> **ACTIVITY**
What lines in the records include the string "завтрак"? Return each one.

┌─ EXTRACTED DATA

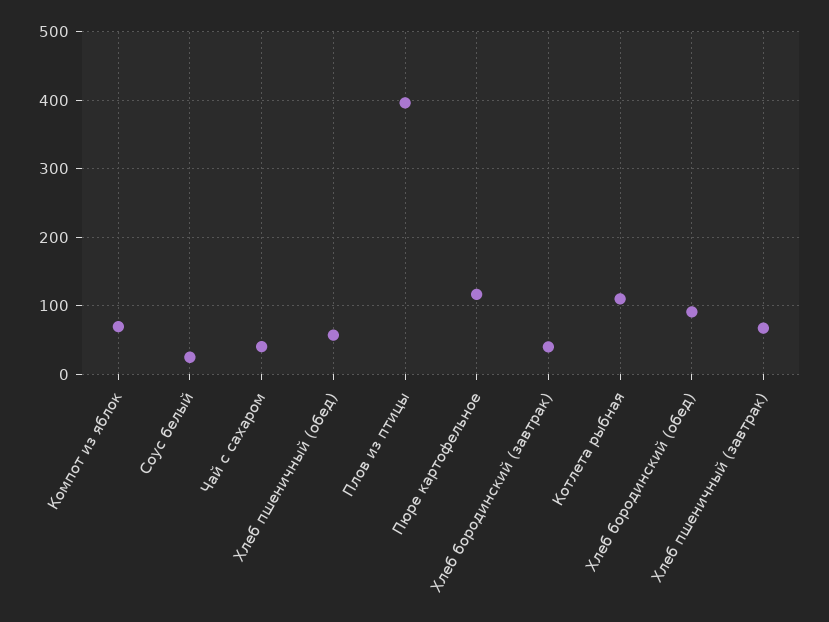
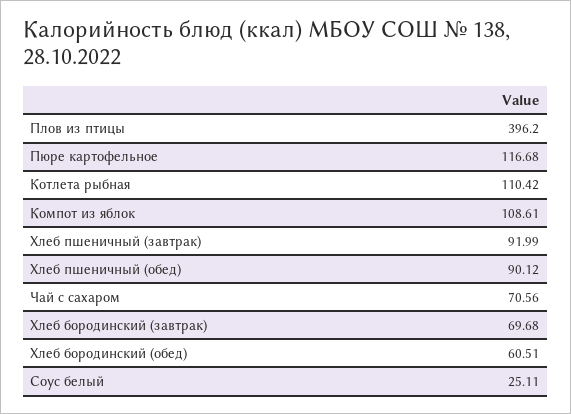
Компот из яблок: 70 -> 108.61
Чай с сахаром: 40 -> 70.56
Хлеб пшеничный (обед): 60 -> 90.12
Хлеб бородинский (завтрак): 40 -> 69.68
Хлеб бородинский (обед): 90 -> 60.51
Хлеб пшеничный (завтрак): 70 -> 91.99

└─

> **PROBLEM SOLUTION**
Хлеб бородинский (завтрак): 40 -> 69.68
Хлеб пшеничный (завтрак): 70 -> 91.99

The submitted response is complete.